映画の話題が続いてしまうが、3月6日、第43回日本アカデミー賞授賞式が行われ、昨年6月~7月にかけて公開された映画「新聞記者」(藤井道人監督)が優秀作品賞、優秀主演男優賞(松坂桃李)、優秀主演女優賞(シム・ウンギョン)の主要3部門を総なめにした。

 この映画は、東京新聞の記者である望月衣塑子さんの同名の本を素材に、若手女性新聞記者と内閣情報調査質の若手エリート官僚の対峙と葛藤を描いたものである。

 望月記者自身が当時(今も)安倍政権から相当バッシングされていたばかりでなく、おそらく現政権への忖度から、テレビなどではほとんど紹介されず、また宣伝・広告も目立たなかったが、ぜひ観てみたいと思い、昨年7月18日に大阪ステーションシネマで観てきた。

 主演のお二人を始めとするキャストの好演も、息もつかせぬストーリーも、素晴らしかった。

 映画自体はフィクションだが、公文書偽造に関わった官僚が自殺したり、総理のお友達のもとに莫大な学部新設利権が転がり込んだり、薄暗い部屋の中で若手官僚たちが政権に不都合なニュースをコントロールしている場面があるなど、現政権の数々の「闇」を想起させるストーリーであるうえ、映画の中のテレビの討論番組で、望月記者と元文部科学事務次官の前川喜平氏が討論している場面も入っているなど、現政権に対する批判的な視点を隠そうとしない映画であった。また、作り出された「嫌韓ブーム」の中で、ヒロイン(吉岡エリカ)に韓国人のシム・ウンギョンさんを採用したことも、思い切った決断だったと思う。

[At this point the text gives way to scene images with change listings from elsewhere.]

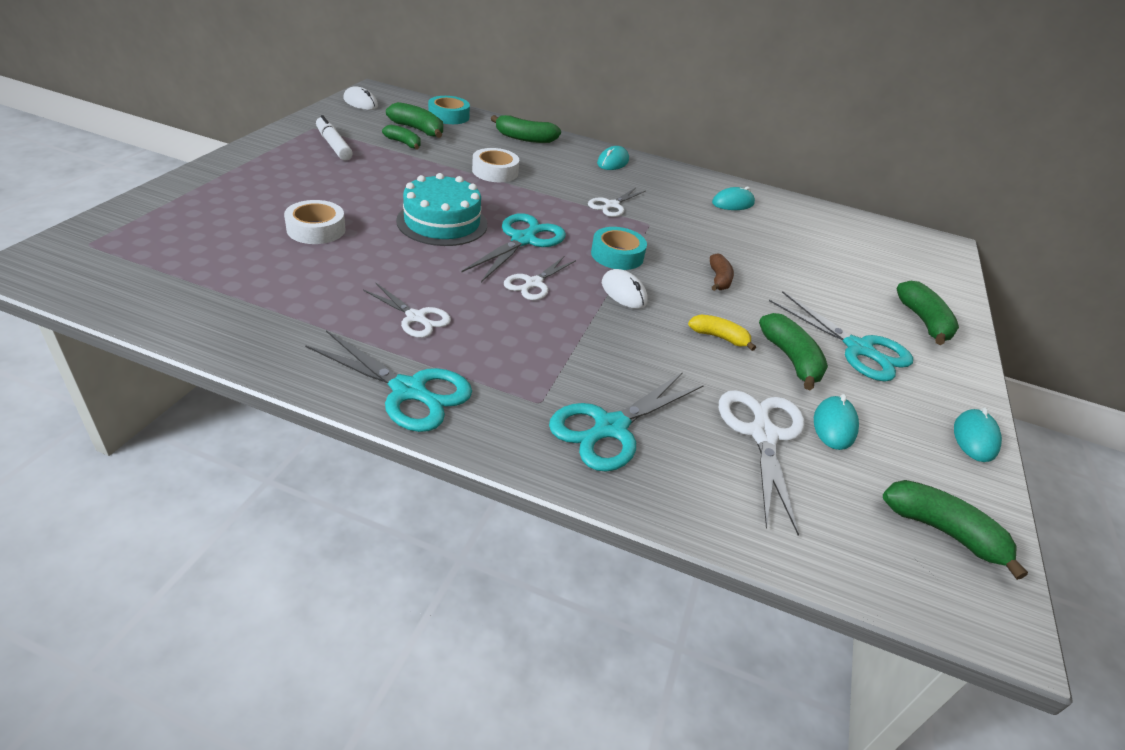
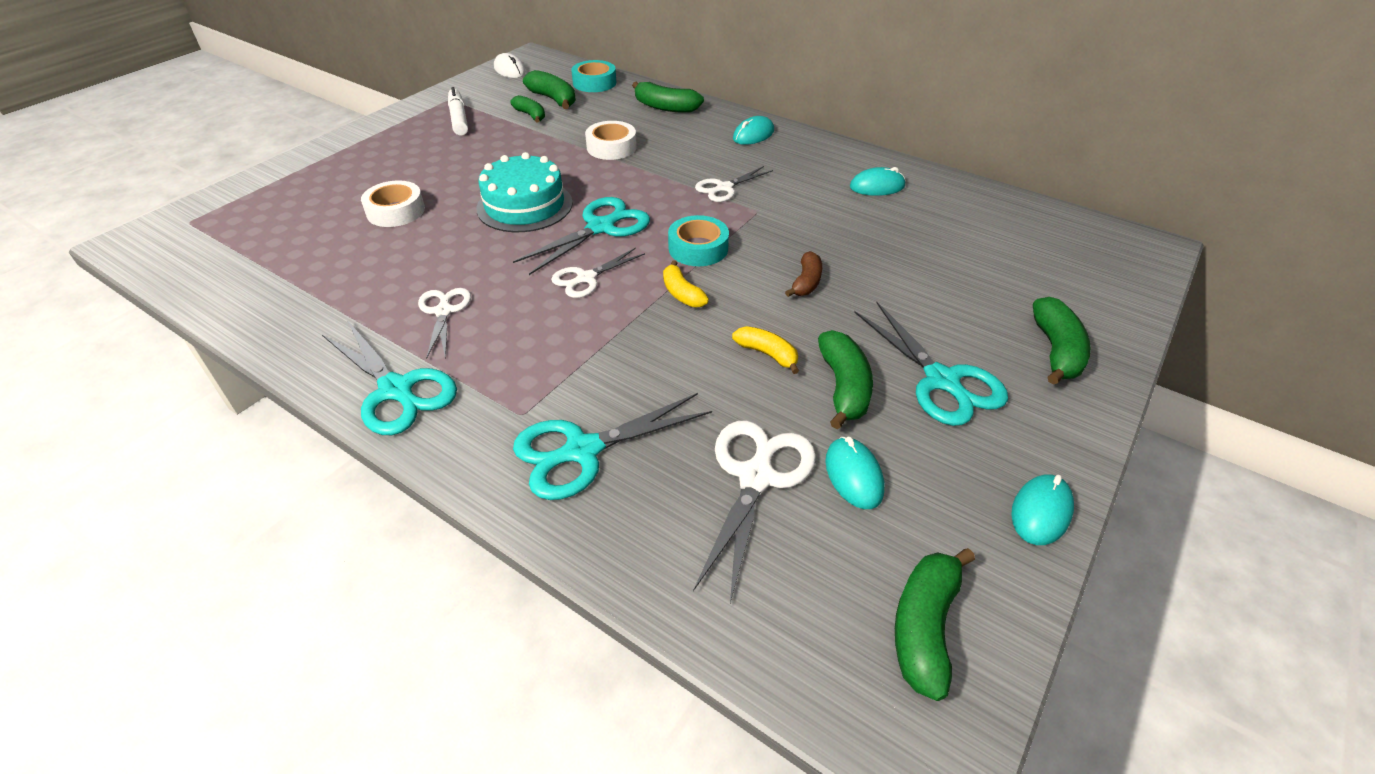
camera: 20 degrees right, 5 degrees up
white scissors [363,282,451,338] -> white scissors turned 150 degrees counterclockwise [418,288,471,359]
white mouse [602,269,648,309] -> yellow banana [663,261,709,308]
turquoise mouse [814,394,859,450] -> turquoise mouse turned 45 degrees counterclockwise [825,437,885,509]
green banana [883,480,1028,580] -> green banana turned 120 degrees counterclockwise [895,548,975,701]

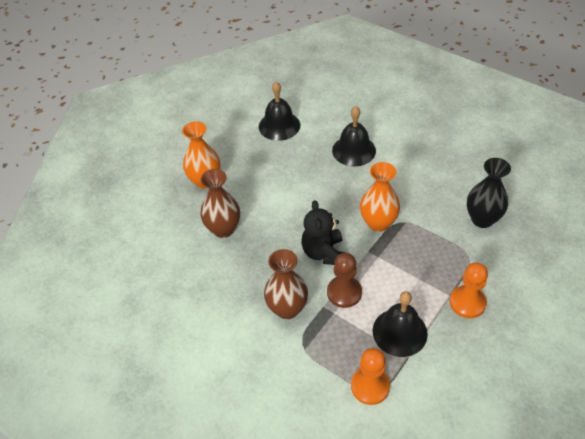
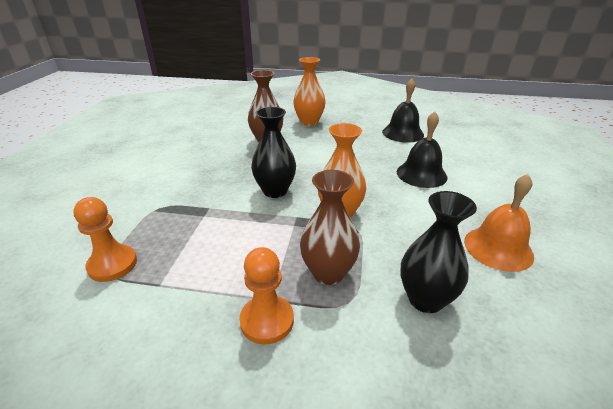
camera: 60 degrees right, 15 degrees down
brown vase [264,249,308,319] -> brown vase moved to [300,170,360,285]
black teddy bear [301,200,345,265] -> black vase [251,107,296,198]
brown pawn [327,253,362,308] -> none
black bell [373,291,428,357] -> none
none -> orange bell [464,174,534,272]

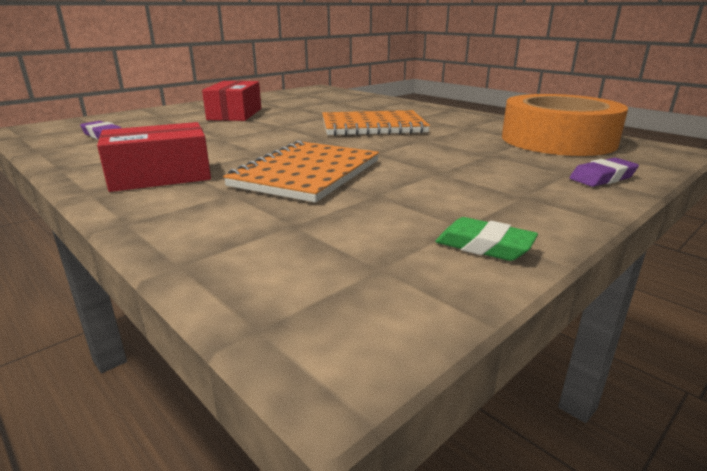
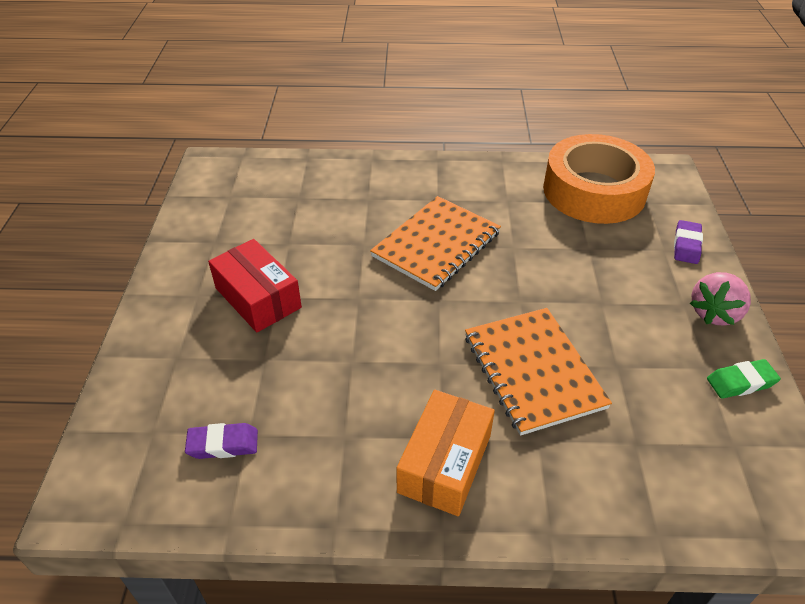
camera: 45 degrees left, 20 degrees up
red box [97,122,211,192] -> orange box [396,390,495,516]
none -> pink strawberry [690,272,751,326]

 にもかかわらず、SNSや口コミで評判が広がったこともあり、観客動員は尻上がりに増え、観客動員は40万人、興行収入5億円を突破したとのことである。

 そこに、今回の日本アカデミー賞の受賞である。

 私は、主要3部門をこの映画が総なめしたのもうれしいが、アカデミー賞に政権への忖度がなかったことが同じくらいうれしい。

 この映画でもう一人の主演(杉原拓海役)を務めた松坂桃李さんがこの役を受けるとき、迷いがなかったとしたら嘘であろう。授賞式では、ウンギョンさんは号泣し、松坂さんの目も、心なしか潤んでいるように見えた。

 先月、第92回アカデミー賞で韓国映画『パラサイト 半地下の家族』が作品賞、監督賞、脚本賞などをを制覇して話題になった(私も2月22日に観てきた)。

 私は、映画について多くを語るだけの知識も経験も持ち合わせていないが、少なくとも時の政権に忖度せずに「新聞記者」を選んだ日本の映画界も、まだまだ捨てたものではないと嬉しく思う。

 これを機に、映画「新聞記者」を、もっともっと多くの人たちに観てほしいと思う。